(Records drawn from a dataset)
[Start of Attachment]

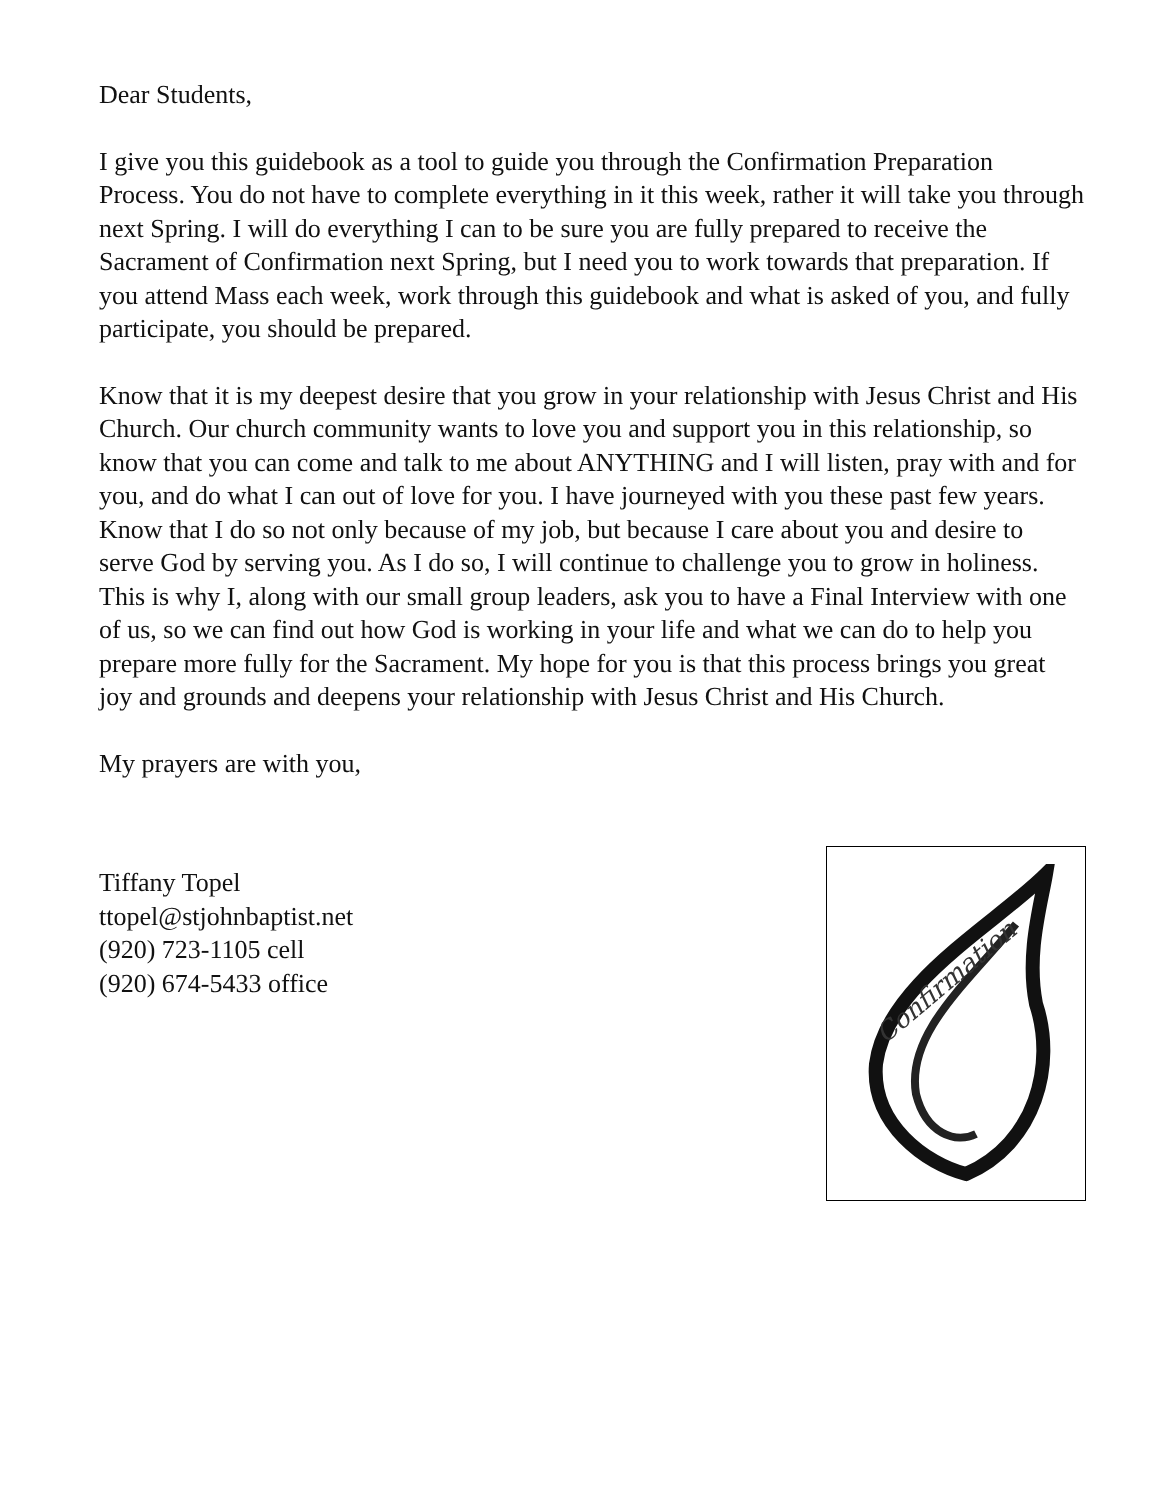Dear Students,
I give you this guidebook as a tool to guide you through the Confirmation Preparation Process. You do not have to complete everything in it this week, rather it will take you through next Spring. I will do everything I can to be sure you are fully prepared to receive the Sacrament of Confirmation next Spring, but I need you to work towards that preparation. If you attend Mass each week, work through this guidebook and what is asked of you, and fully participate, you should be prepared.
Know that it is my deepest desire that you grow in your relationship with Jesus Christ and His Church. Our church community wants to love you and support you in this relationship, so know that you can come and talk to me about ANYTHING and I will listen, pray with and for you, and do what I can out of love for you. I have journeyed with you these past few years. Know that I do so not only because of my job, but because I care about you and desire to serve God by serving you. As I do so, I will continue to challenge you to grow in holiness. This is why I, along with our small group leaders, ask you to have a Final Interview with one of us, so we can find out how God is working in your life and what we can do to help you prepare more fully for the Sacrament. My hope for you is that this process brings you great joy and grounds and deepens your relationship with Jesus Christ and His Church.
My prayers are with you,
Tiffany Topel
ttopel@stjohnbaptist.net
(920) 723-1105 cell
(920) 674-5433 office
Confirmation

[End of Attachment]

## Aim of the exercise
Each record above should be repeated exactly, please, without pictures.

## Answer for the task
Dear Students,
I give you this guidebook as a tool to guide you through the Confirmation Preparation Process. You do not have to complete everything in it this week, rather it will take you through next Spring. I will do everything I can to be sure you are fully prepared to receive the Sacrament of Confirmation next Spring, but I need you to work towards that preparation. If you attend Mass each week, work through this guidebook and what is asked of you, and fully participate, you should be prepared.
Know that it is my deepest desire that you grow in your relationship with Jesus Christ and His Church. Our church community wants to love you and support you in this relationship, so know that you can come and talk to me about ANYTHING and I will listen, pray with and for you, and do what I can out of love for you. I have journeyed with you these past few years. Know that I do so not only because of my job, but because I care about you and desire to serve God by serving you. As I do so, I will continue to challenge you to grow in holiness. This is why I, along with our small group leaders, ask you to have a Final Interview with one of us, so we can find out how God is working in your life and what we can do to help you prepare more fully for the Sacrament. My hope for you is that this process brings you great joy and grounds and deepens your relationship with Jesus Christ and His Church.
My prayers are with you,
Tiffany Topel
ttopel@stjohnbaptist.net
(920) 723-1105 cell
(920) 674-5433 office
Confirmation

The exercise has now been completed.